Pero sin duda mi lugar favorito para verme eran los ojos de mi abuelita. Ella se sonreía por mis tonterías y yo podía ver cómo sus pupilas temblaban de alegría, como dos estrellitas a punto de morir, al tenerme ahí. Este amoroso espejo lo descubrí el día en que comparé unos aretes de topacio café —que le regalaron a mi mamá cuando era joven— con los ojos de mi abue y me di cuenta de que estos últimos brillaban más, mucho más, como un par de almendras tostadas en su punto.

Ahora pueden entender por qué mi tristeza eterna radica en que hace tiempo los ojos de mi abuelita se cerraron. Ya no hay acceso a esa vista que, en su cariño infinito, me dibujaba de pies a cabeza como un ser de luz. Porque mi obsesión por mi reflejo siempre ha venido de una necesidad de confirmar mi existencia, de saber que tengo alma y que está ahí. Aunque me empecé a descubrir gracias a su mirada, hace tiempo dejé de ser una jovenzuela y hay días en los que estoy tan lejos de casa que no logro recordar quién soy.

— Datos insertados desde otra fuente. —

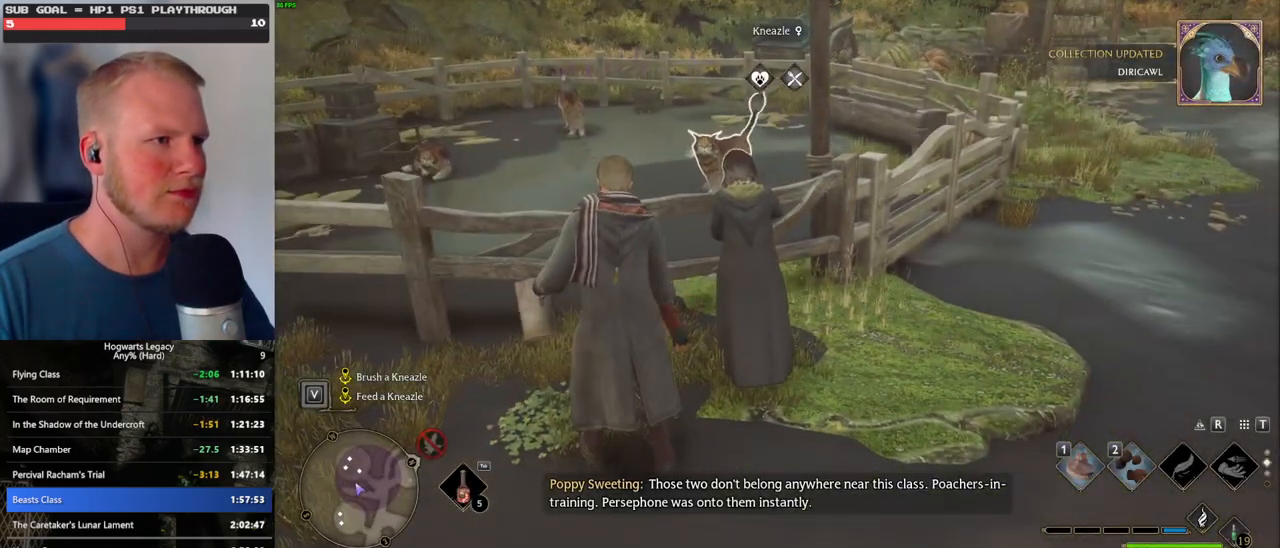
{"keys": ["1"], "mouse": [], "events": [[17, "1", "down"], [84, "1", "up"], [167, "1", "down"], [234, "1", "up"], [317, "1", "down"], [384, "1", "up"], [467, "1", "down"]]}
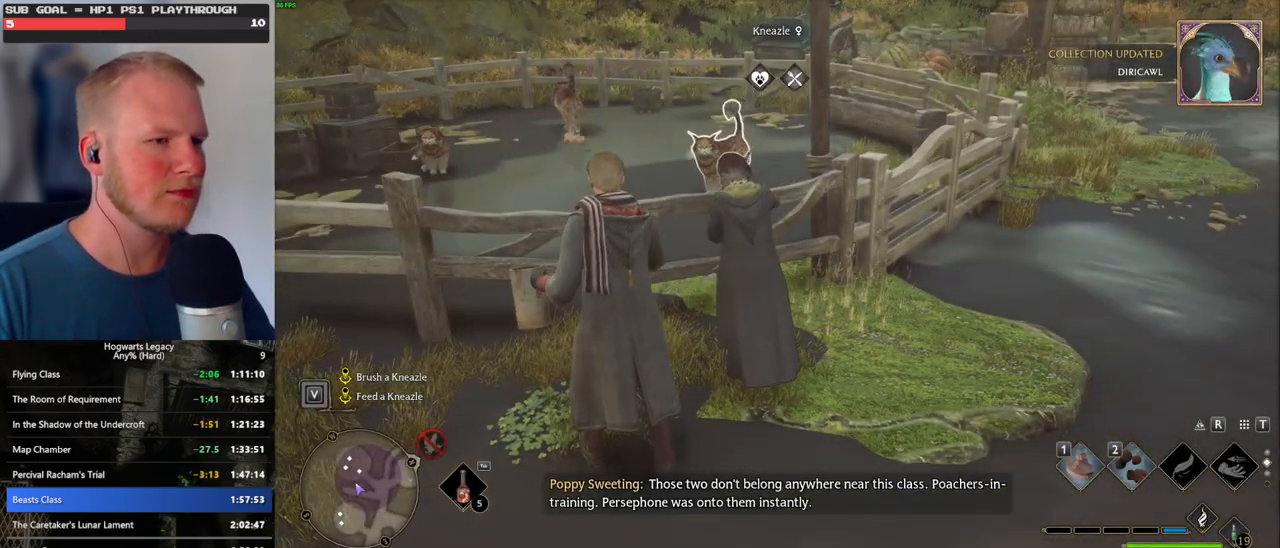
{"keys": [], "mouse": [], "events": [[34, "1", "up"], [117, "1", "down"], [184, "1", "up"], [267, "1", "down"], [317, "1", "up"], [400, "1", "down"], [450, "1", "up"]]}
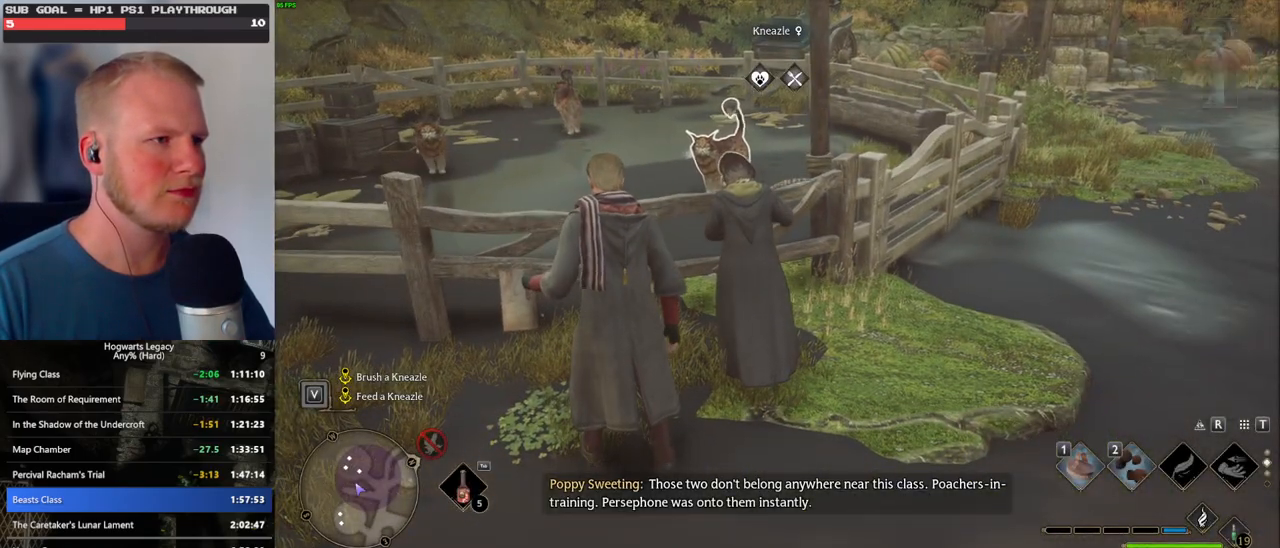
{"keys": ["1"], "mouse": [], "events": [[50, "1", "down"], [100, "1", "up"], [200, "1", "down"], [267, "1", "up"], [350, "1", "down"], [400, "1", "up"], [500, "1", "down"]]}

Por eso volví a mi ritual de los espejos con el afán de recuperar la forma en que mi abuela me veía, pero tristemente solo he conseguido resultados infructuosos.

 No obstante, a veces me gusta pensar que mi abuela sigue aquí conmigo, sólo que, como ella me lo advertía, entre sonrisas. Se perdió entre tanto objeto de cristal que continúo comprando, y tal vez si sigo buscando entre todos estos reflejos, podré encontrar su mirada algún día.